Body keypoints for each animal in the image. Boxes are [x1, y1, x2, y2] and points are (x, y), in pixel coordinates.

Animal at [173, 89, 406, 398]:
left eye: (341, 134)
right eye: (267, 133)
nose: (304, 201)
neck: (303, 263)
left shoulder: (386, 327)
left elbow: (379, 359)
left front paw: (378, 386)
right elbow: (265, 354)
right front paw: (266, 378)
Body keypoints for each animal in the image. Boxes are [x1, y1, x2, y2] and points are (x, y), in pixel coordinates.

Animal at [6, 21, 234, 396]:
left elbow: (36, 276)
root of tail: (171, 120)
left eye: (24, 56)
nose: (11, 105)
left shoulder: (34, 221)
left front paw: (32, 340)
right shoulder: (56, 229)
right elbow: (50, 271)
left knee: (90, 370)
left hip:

--

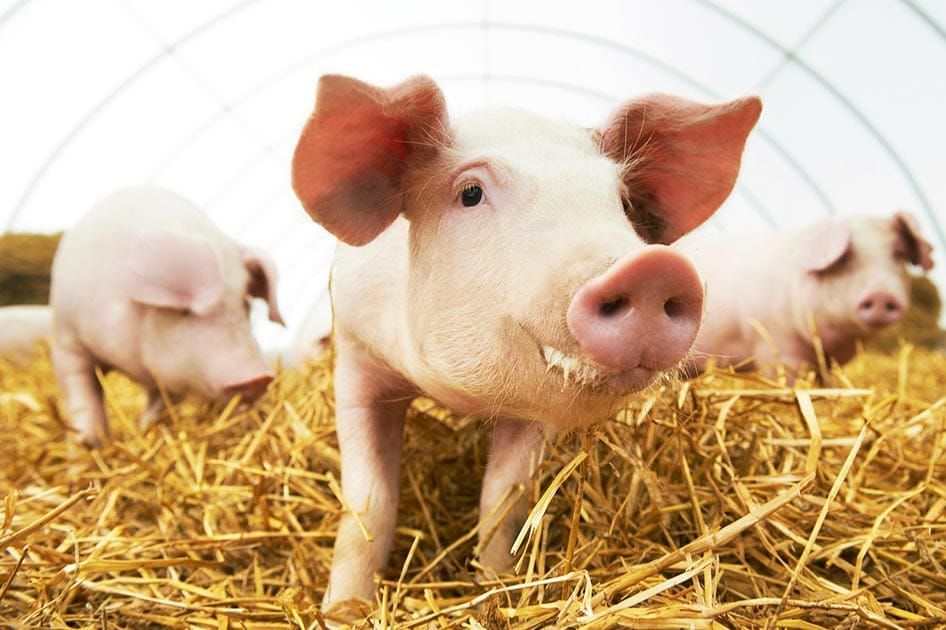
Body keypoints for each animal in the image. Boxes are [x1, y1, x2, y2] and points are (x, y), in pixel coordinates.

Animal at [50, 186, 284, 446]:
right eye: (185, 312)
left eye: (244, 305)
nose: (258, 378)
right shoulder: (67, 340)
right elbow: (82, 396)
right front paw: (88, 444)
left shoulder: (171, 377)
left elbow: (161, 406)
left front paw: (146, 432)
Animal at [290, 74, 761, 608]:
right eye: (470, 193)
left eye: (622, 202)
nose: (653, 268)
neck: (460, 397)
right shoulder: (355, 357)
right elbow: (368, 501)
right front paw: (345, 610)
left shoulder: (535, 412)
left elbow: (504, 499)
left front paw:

- _TASK PROMPT_: Look above for the line with "right eye: (185, 312)" and the line with "right front paw: (345, 610)". Write out those two lines and all the lines between them, exactly, and no others.

- _EXERCISE RESULT_:
right eye: (185, 312)
left eye: (244, 305)
nose: (258, 378)
right shoulder: (67, 340)
right elbow: (82, 396)
right front paw: (88, 444)
left shoulder: (171, 377)
left elbow: (161, 406)
left front paw: (146, 432)
Animal at [290, 74, 761, 608]:
right eye: (470, 193)
left eye: (622, 202)
nose: (653, 268)
neck: (460, 397)
right shoulder: (355, 357)
right elbow: (368, 501)
right front paw: (345, 610)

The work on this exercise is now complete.